Cependant, les nouvelles dispositions pourraient irriter des alliés et partenaires stratégiques des États-Unis, tels que le Canada et les pays européens, qui estimaient déjà que les dispositions sur le «Buy America» empêchaient leurs entreprises d’avoir accès à certains appels d’offre du gouvernement américain.
Joe Biden signale en outre qu’après quatre années d’une politique commerciale protectionniste de Donald Trump, l’heure n’est pas à la libéralisation tous azimuts.
Le ministre des Affaires étrangères canadien a déjà mis en garde Washington contre le «Buy American», selon des médias locaux.
«Il est évident que si nous constatons que la politique ‘Buy America’ porte préjudice à notre commerce, nous le ferons savoir», a ainsi déclaré Marc Garneau sur CBC tout en soulignant que «le président Biden a indiqué qu’il était disposé à nous entendre chaque fois que nous aurions des inquiétudes».
La vice-Première ministre canadienne, Chrystia Freeland, a reconnu que «le diable se cache souvent dans les détails» tout en soulignant que le travail du gouvernement canadien serait de travailler à une relation commerciale bilatérale équilibrée, de «gagnant gagnant».
De son côté, Joe Biden a expliqué que les États-Unis s’engageaient à travailler avec leurs partenaires commerciaux «pour moderniser les règles du commerce international, y compris celles liées aux marchés publics» pour que l’argent des contribuables stimule les investissements qui favorisent la croissance et «des chaînes d’approvisionnement résilientes».
Soutenir l’industrie américaine n’est pas une surprise, c’était même une promesse électorale de Joe Biden qui doit séduire l’électorat de base de son prédécesseur.
Moins d’une semaine après son investiture, Joe Biden déroule ainsi ses priorités avant même que son équipe gouvernementale ne soit en place.
Si Lloyd Austin, le ministre de la Défense, a été confirmé vendredi par le Sénat, les ministères-clés, comme celui des Affaires étrangères, attendent toujours leurs responsables.

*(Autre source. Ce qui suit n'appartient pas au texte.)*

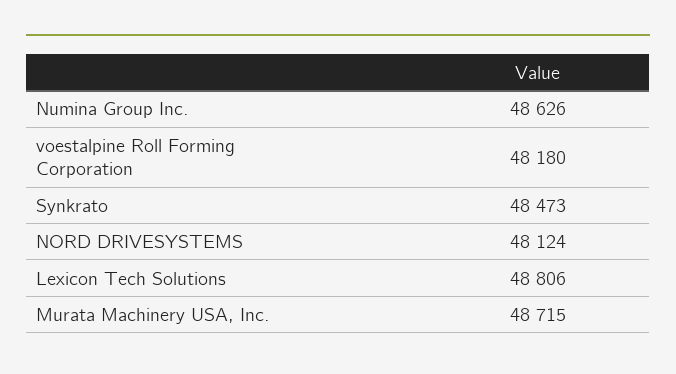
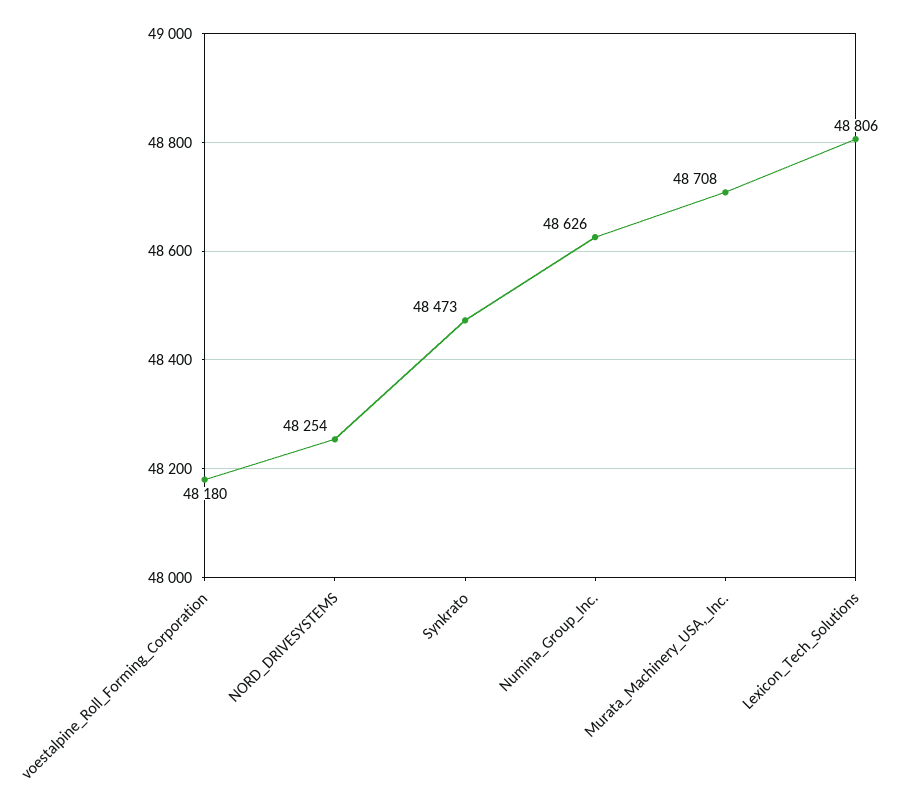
NORD DRIVESYSTEMS: 48124 -> 48254
Murata Machinery USA, Inc.: 48715 -> 48708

Le vote sur la confirmation de Janet Yellen, la future ministre de l’Economie et des Finances qui doit piloter les projets économiques, dont le plan de sauvetage de 1.900 milliards de dollars pour sortir le pays de la crise, est néanmoins prévu lundi en fin d’après-midi.
Éviter une guerre commerciale?
Le décret fait écho à des mesures que Donald Trump avait lui-même prises pour pousser l’État fédéral à acheter davantage de produits américains. Il avait alors fait des droits de douane une arme contre les importations, avec des résultats inégaux.
Au lieu d’une guerre commerciale, Joe Biden privilégie, lui, un durcissement des règles du «Buy American» et utilisera la force de frappe d’achat du gouvernement fédéral.
Des entreprises ont toutefois déjà averti que des règles trop contraignantes risquaient de provoquer une envolée des coûts, ce qui compliquerait l’achat de pièces fabriquées hors des États-Unis.
Mais le gouvernement met en avant les pénuries provoquées par la COVID-19, qui ont montré les faiblesses du système, et explique vouloir éviter d’être «mis dans une position où nous dépendons de pays qui ne partagent pas nos intérêts pour livrer des matériaux essentiels».
Une manière voilée de s’attaquer à la Chine dont les produits inondent le monde.